|RANT #224: Arts & Entertainment
Summary: Alwight boyz listen up, Ooh i got raped! THIS SHIT HAS TOO STOP! BOOM
This rant contains profanity or other offensive material.
|So, I’m sitting here on the shit pan wiping my arse with bible papers (Because that’s what I use when I run out of toilet paper) and my bro, being the fuckhead he is, bursts in and exclaims rather fucking loudly: “Dude, you have got to watch soaps, this shit is awesome.” You know, the soppy shit that people used to watch and supposedly it’s now even better.|
I can’t walk out of the door without having listen to at least 2 guys go on about how Barry the bastard was got fucked up after the death of his dad” and “Larry the loser’s girlfriend dumped him quicker than a jar of mayonnaise with a condom at the bottom.” America is different, because you have Will and Grace, and John Doe and other gems, and we have soppy crap all night. Not that I just suddenly started to hate everyone for watching soaps, I still like you, but when I mention that “I personally don’t like soap operas” somebody will pop their head up from the nearest ROCK! And they say:
“But have you seen it lately? I mean it’s not like The Bill anymore!”
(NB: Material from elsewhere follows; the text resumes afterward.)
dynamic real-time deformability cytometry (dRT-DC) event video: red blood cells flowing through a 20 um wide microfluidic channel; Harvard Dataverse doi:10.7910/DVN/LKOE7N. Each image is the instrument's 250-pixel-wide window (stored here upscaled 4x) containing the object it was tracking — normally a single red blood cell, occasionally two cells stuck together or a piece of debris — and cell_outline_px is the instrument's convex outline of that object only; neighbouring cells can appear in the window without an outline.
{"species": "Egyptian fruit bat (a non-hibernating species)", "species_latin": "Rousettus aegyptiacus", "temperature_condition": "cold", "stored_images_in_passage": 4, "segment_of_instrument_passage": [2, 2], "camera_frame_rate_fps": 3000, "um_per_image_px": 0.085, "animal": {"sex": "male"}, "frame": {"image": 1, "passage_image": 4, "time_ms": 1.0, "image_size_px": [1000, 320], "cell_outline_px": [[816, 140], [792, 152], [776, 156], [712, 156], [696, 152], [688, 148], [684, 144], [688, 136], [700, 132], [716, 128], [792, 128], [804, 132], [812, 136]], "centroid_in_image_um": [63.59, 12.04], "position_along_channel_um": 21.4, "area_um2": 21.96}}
And apparently, people are masturbating to this shit. I thought, “WHOA, Now this must be some nifty shit! If Joanne had as many orgasms in the jungle as people are attracted to soaps, then this must be cool!” So I sit down and watched some soap, which is not that hard, because every channel plays soaps anyway, 654 trillion channels in the entire free universe and they all show at least two forms of soap. So I pick a channel and watch it. With my dick in my hand ready to jerk away at the happy oblivion, because I was told it was that amazing! And I watched 20 minutes of it and…
“HEY, GUESS WHAT? It’s the same pre-orgasmic melodramatic crap it always was!” This shit isn’t ever going to get better as long as the BBC has complete regime of all the high-quality new shows and show us all the shitty repeats. About the only thing that is new to this retarded system of broken promises is their devotion to shitty unrealistic melodramatic shit that they like to call skilled drama! And if I do masturbate to this shit, my dick will never respect me again. And everyone floods in to the TV room and they’re all like
“OOH, you’re watching Eastenders, this is the greatest show in all fucking existence!” I don’t get it! What am I missing out on, oh I know what it is, if you aren’t able to weep like a lobotomized freak show, or you don’t know who the next actor of a crappy soap opera to be dumped is simply by looking at the spark in his quivering eyelid, you aren’t good enough. Okay, lets do it like this…
“Everyone in Eastenders will rape each other, finger each other and finally batter in each other’s skulls to a fine amoeba when simply when they feel like it” Right, because you have to base each fucking episode over blunt murders, rape and prostitution. Am I getting warmer to making the next retarded eye quiver? And haven’t you all noticed, that whenever you watch Coronation Street and the like, there is never a straight life, there is never a good job, and there is no hell on earth that there’s ever going to be a fucking normal day. It’s as though as if the last day has arrived and everyone want’s to figure out how to be as retarded as possible before they’re going to be splattered by a big flaming meteor!
Okay, so some soaps do have murders in. Yes, I do like fake violence and it saves me from going balls to the walls in Africa and feeding the government their teeth! And I might be a little twisted here, but I like my murders to look GOOD! I’m not going to sit here and watch drunken Elmo’s stab and fart at each other, I like to see Neo fuck up agents with his brain in the most violent mind-blowing possible fucking way. If I wanted to watch people screw each other senseless then I would have hired a porn! I don’t pay £5 per month to the TV licensing dudes in London to watch the dribble you make people watch in the rather wasteful space of an hour. Make a normal day where people don’t screw each other for once, it would save a lot of us from having to morons who’s sole purpose in like is to waste one hour of their life and turn it into quivering garbage.